> 原始数据
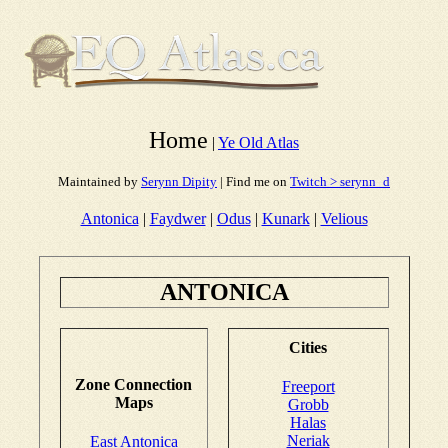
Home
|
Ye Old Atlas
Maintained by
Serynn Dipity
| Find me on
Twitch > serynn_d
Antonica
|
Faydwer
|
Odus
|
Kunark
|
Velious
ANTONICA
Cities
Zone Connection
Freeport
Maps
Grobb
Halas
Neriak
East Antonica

==

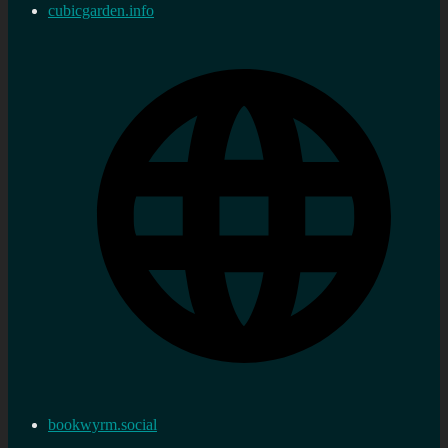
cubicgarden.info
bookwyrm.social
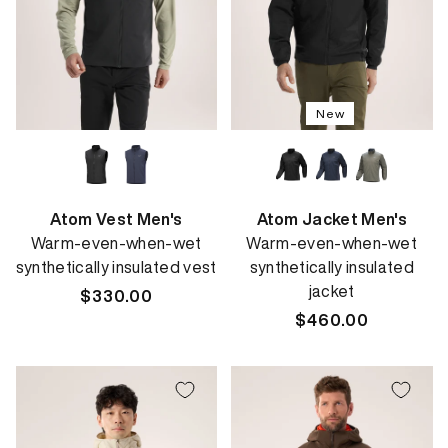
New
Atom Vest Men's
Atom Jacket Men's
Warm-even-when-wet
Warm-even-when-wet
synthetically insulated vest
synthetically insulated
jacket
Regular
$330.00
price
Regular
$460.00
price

* * *

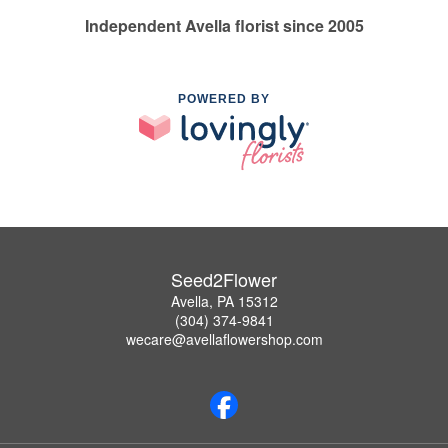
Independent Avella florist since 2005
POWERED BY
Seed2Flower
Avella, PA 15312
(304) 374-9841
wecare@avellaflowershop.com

> 待办任务
列出上方记录中所有含有“insulated”一词的行。

> 参考答案
synthetically insulated vest
synthetically insulated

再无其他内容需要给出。